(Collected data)
★ ★ ★ ★
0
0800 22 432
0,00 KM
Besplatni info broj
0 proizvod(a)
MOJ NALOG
★ ★ ★ ★
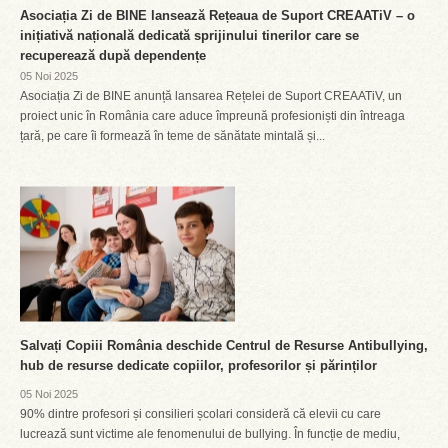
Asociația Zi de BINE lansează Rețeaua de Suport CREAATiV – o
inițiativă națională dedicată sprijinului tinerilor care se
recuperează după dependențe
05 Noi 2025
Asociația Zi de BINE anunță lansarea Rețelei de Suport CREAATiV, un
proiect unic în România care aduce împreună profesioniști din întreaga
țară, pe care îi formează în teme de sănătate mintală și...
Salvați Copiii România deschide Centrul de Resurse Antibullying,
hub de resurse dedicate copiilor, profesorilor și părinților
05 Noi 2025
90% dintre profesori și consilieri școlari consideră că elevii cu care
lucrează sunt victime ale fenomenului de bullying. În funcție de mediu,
★ ★ ★ ★
_To-do item:_ Look through the data above. Find each line with the string "CREAATiV" and copy it.

_Exercise output:_
Asociația Zi de BINE lansează Rețeaua de Suport CREAATiV – o
Asociația Zi de BINE anunță lansarea Rețelei de Suport CREAATiV, un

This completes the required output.